Conclusion
Overall, these results suggest a role for BCAAs and vitamin D in the etiology and progression of T2DM. Thus, managing vitamin D deficiency in patients with T2DM may improve glycemic control and lower BCAA levels.
Methods
In total, 230 participants (137 with T2DM and 93 healthy controls) were recruited in a cross-sectional study. Furthermore, an additional follow-up study was performed, including 20 T2DM patients with vitamin D deficiency. These patients were prescribed weekly vitamin D tablets (50,000 IU) for three months. The levels of several biochemical parameters were examined at the end of the vitamin D supplementation.
Results
The results showed that patients with T2DM had higher serum levels of BCAAs and lower serum levels of 25-hydroxyvitamin D (25(OH)D) compared with those of the healthy controls (p < 0.01).
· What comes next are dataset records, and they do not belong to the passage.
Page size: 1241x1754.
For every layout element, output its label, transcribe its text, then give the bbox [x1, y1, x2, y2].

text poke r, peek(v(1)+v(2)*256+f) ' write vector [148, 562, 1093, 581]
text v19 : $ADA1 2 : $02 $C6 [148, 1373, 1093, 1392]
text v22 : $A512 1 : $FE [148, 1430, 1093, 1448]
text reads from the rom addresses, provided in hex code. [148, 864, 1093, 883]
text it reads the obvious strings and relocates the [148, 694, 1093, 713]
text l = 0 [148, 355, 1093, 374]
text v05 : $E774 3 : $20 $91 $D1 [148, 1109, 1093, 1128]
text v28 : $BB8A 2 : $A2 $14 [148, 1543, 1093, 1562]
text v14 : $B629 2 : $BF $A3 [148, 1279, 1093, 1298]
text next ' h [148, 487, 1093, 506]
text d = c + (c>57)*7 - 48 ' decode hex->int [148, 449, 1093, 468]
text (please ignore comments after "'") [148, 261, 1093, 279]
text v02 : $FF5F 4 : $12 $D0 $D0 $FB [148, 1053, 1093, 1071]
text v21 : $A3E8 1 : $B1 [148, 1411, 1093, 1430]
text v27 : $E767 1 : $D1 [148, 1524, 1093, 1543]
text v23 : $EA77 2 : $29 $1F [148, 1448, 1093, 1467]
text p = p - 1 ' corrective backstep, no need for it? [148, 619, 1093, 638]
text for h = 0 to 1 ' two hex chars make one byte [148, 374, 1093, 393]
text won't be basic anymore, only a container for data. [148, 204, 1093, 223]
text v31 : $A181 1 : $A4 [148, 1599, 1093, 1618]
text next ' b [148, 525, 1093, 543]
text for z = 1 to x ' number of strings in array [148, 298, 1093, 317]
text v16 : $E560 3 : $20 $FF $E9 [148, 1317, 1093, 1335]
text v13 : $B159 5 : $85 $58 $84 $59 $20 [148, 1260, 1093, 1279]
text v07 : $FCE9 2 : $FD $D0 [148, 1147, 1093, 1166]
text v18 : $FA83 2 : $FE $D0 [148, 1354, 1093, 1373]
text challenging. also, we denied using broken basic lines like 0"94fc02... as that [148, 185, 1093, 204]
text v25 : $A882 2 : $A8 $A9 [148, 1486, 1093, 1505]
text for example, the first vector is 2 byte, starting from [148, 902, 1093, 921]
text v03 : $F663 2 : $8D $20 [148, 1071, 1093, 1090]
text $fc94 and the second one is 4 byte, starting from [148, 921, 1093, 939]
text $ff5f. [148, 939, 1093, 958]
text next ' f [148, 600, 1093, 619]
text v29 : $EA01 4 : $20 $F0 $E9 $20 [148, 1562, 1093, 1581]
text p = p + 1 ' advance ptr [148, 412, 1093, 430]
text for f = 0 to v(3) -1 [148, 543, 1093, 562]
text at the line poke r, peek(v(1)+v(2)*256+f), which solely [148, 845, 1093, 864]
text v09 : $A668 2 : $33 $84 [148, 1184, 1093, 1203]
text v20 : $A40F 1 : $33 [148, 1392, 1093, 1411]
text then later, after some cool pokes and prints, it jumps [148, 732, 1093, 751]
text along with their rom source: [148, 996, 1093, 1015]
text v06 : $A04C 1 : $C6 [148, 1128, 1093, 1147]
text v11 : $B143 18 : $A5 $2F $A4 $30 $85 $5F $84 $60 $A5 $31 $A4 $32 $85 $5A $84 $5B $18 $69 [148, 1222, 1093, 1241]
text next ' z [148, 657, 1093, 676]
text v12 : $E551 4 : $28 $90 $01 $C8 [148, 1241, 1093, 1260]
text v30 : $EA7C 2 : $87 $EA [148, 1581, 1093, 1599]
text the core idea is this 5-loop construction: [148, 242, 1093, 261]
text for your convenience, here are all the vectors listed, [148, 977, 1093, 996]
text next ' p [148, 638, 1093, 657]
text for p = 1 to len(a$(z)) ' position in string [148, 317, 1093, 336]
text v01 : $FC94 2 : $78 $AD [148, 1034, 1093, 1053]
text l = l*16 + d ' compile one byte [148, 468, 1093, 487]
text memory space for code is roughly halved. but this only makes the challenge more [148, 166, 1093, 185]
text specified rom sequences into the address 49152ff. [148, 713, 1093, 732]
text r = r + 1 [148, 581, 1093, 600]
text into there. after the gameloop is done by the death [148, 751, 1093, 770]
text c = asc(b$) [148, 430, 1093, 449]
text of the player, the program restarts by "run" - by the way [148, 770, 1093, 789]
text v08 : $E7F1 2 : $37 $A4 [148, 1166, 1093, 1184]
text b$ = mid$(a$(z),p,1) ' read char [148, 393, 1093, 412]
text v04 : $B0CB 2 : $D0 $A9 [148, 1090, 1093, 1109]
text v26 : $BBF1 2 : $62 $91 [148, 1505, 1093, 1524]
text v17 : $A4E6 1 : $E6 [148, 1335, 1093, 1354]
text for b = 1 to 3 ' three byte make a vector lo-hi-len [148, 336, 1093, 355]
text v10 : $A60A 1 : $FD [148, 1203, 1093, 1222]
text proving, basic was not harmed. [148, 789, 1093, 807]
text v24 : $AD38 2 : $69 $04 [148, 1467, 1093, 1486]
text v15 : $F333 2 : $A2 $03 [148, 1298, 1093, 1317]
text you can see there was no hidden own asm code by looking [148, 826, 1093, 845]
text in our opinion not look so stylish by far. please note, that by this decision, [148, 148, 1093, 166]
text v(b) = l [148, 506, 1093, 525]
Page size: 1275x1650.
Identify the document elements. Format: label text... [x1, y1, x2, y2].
The serum levels of vitamin D were negatively correlated with BCAA levels in T2DM patients (r = −0.1731, p < 0.05). In the follow-up study, 25(OH)D levels were significantly improved (p < 0.001) following vitamin D supplementation. Vitamin D supplementation significantly reduced the levels of BCAAs, HbA1c, total cholesterol, triglycerides, and fasting glucose (p < 0.01).